Por ejemplo, la transición energética en Europa. No es sólo una cuestión climática. Está ligada a la competitividad industrial, la exposición geopolítica, las asociaciones energéticas regionales e incluso la estabilidad de los países vecinos de la UE. Los conocimientos técnicos limitados explican los mercados del carbono o la capacidad de los gasoductos, pero sólo el pensamiento interdisciplinar muestra cómo se mantiene unido el sistema.

Lo mismo ocurre con la gobernanza de la IA. Los reguladores se centran en las normas de innovación y protección de datos, mientras que los ministerios de defensa se interesan por los sistemas autónomos. Pero el reto más profundo es cómo la IA transforma la democracia, el trabajo e incluso la autodeterminación cognitiva.

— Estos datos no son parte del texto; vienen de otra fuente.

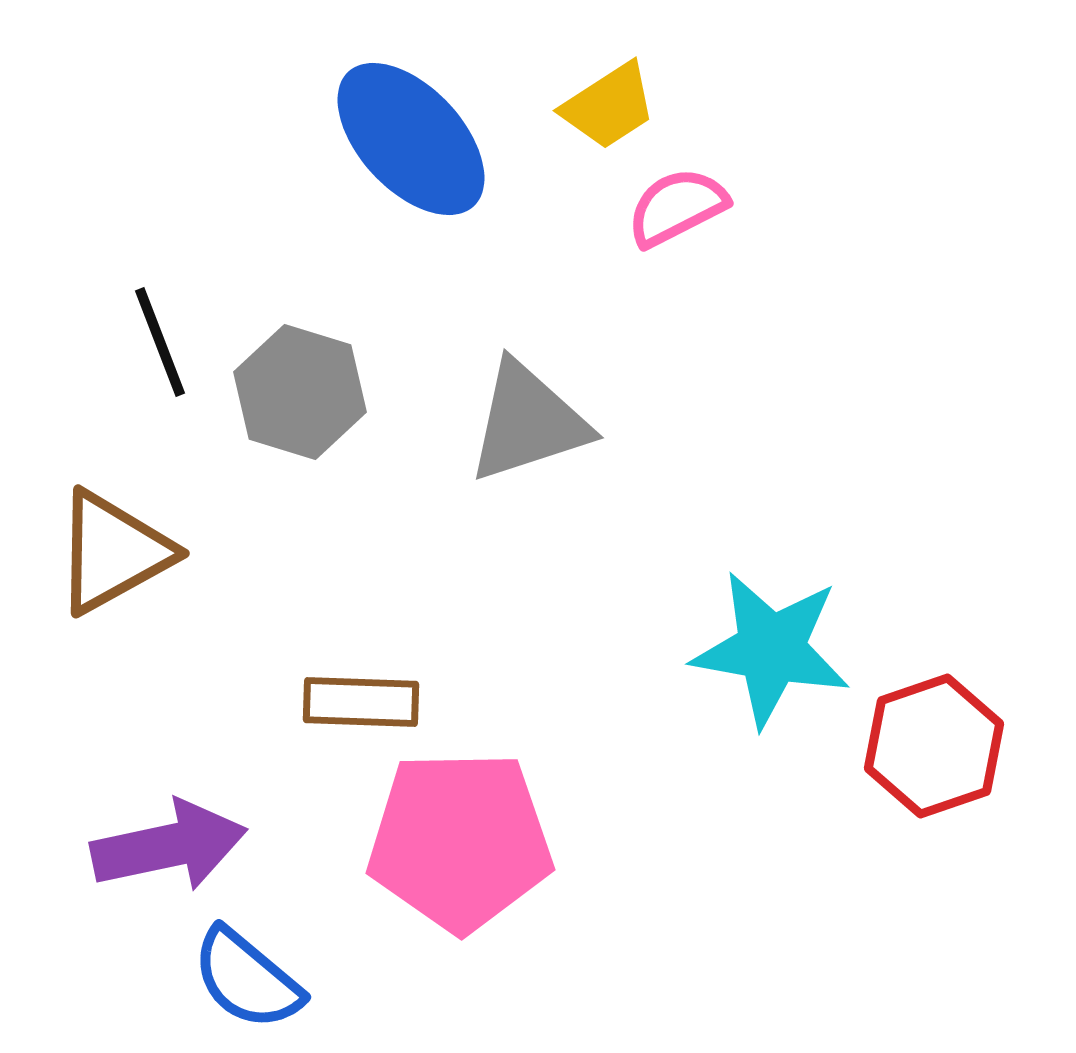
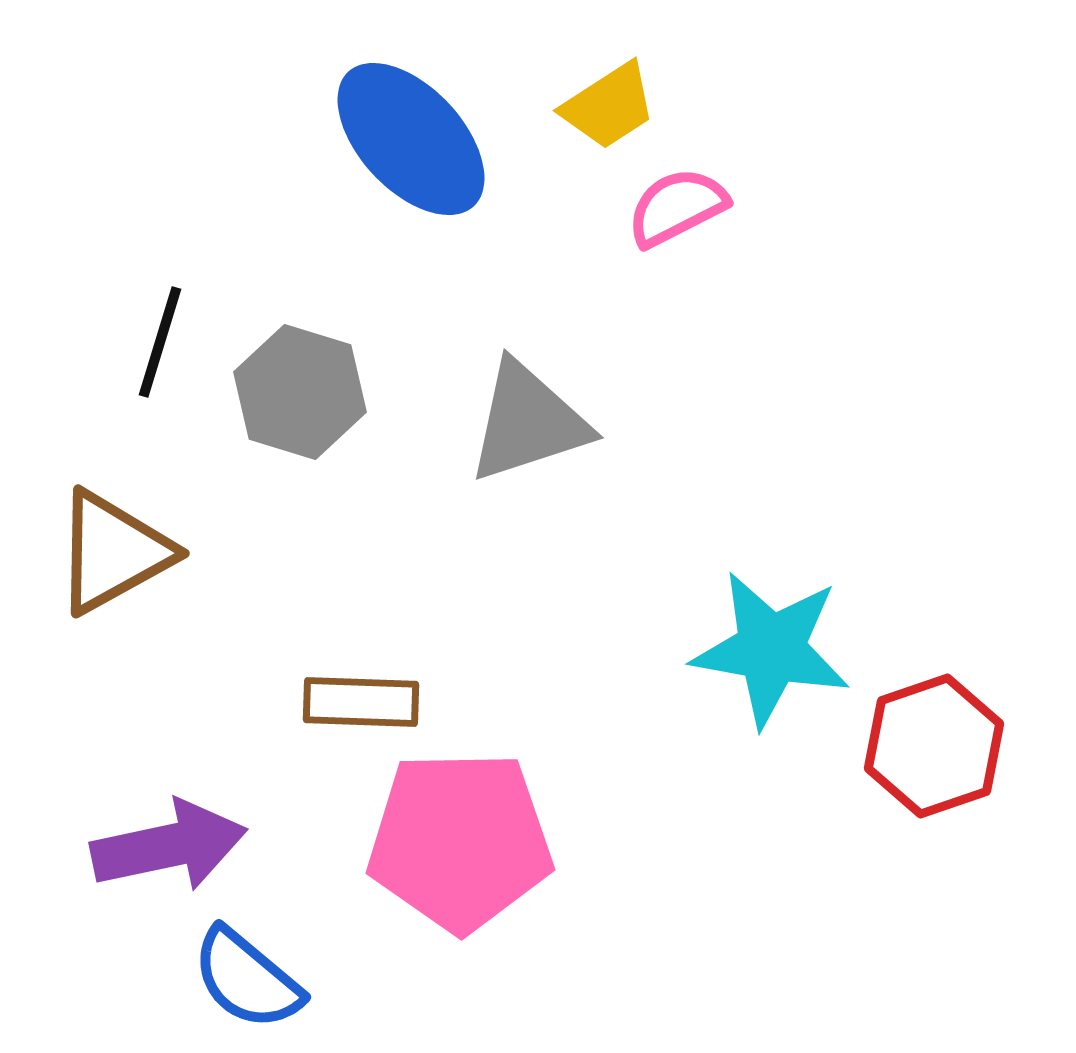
black line: rotated 38 degrees clockwise
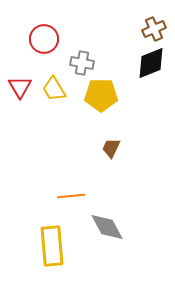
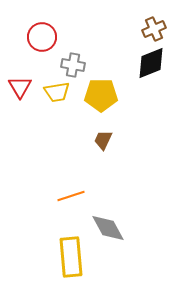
red circle: moved 2 px left, 2 px up
gray cross: moved 9 px left, 2 px down
yellow trapezoid: moved 3 px right, 3 px down; rotated 68 degrees counterclockwise
brown trapezoid: moved 8 px left, 8 px up
orange line: rotated 12 degrees counterclockwise
gray diamond: moved 1 px right, 1 px down
yellow rectangle: moved 19 px right, 11 px down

No se trata de un expediente para una DG o un ministerio; exige una mentalidad Da Vinci para ver las dimensiones éticas, sociales y estratégicas a la vez.

Ya hay un puñado de estos Da Vinci en Bruselas: personas que cruzan disciplinas, conectan puntos inesperados y se resisten a ser encasillados. Suelen ser académicos independientes, funcionarios jubilados o periodistas experimentados con una perspectiva lo bastante amplia como para comprender el panorama general.

Pero rara vez se les amplifica, precisamente porque el sistema no está hecho para recompensar la síntesis. Por el contrario, se les trata como curiosidades marginales. Esto es un error.

Si Europa quiere sobrevivir a una era de crisis en cascada, debe cultivar a estos pocos integradores tanto como a los especialistas. Ellos proporcionan el tejido conectivo sin el cual la UE no puede actuar con coherencia.

La historia de Europa demuestra que la innovación no suele proceder del centro, sino de las periferias dinámicas. El Renacimiento floreció en ciudades-estado como Florencia y Venecia, que permitieron prosperar a pensadores transversales.

Esto significa dar espacio a voces que no encajan perfectamente en una Dirección General o área de programa.

Significa elevar a los líderes del pensamiento no sólo por sus afiliaciones institucionales, sino por su capacidad de conectar puntos a través de disciplinas y fronteras. Significa también reconocer que el próximo gran avance para Europa puede no venir de otro grupo de expertos en Bruselas, sino de quienes estén dispuestos a pensar como Da Vinci en los ámbitos de la cultura, la ciencia, el derecho y la tecnología.

Da Vinci también prosperó porque estaba dispuesto a asumir riesgos. Imaginó máquinas que podían volar y probó teorías que a menudo fracasaban antes de triunfar.

En cambio, Bruselas confunde a menudo la prudencia con la sabiduría, avanzando poco a poco mientras el mundo exterior se mueve a toda velocidad. Lo que Europa necesita no es temeridad, sino la voluntad de Da Vinci de esbozar diseños audaces aunque algunos fracasen. Sin ese espíritu arriesgado, la integración corre el riesgo de convertirse en preservación; gestionar el declive en lugar de dar forma al futuro.

¿Sobreviviría Leonardo da Vinci hoy en Bruselas? Tal vez no. Pero si Europa quiere sobrevivir a este siglo de crisis en cascada, tendremos que cultivar a sus herederos; pensadores sin miedo a abrazar la complejidad, a asumir riesgos y a ver el cuadro completo cuando todos los demás se centran en fragmentos.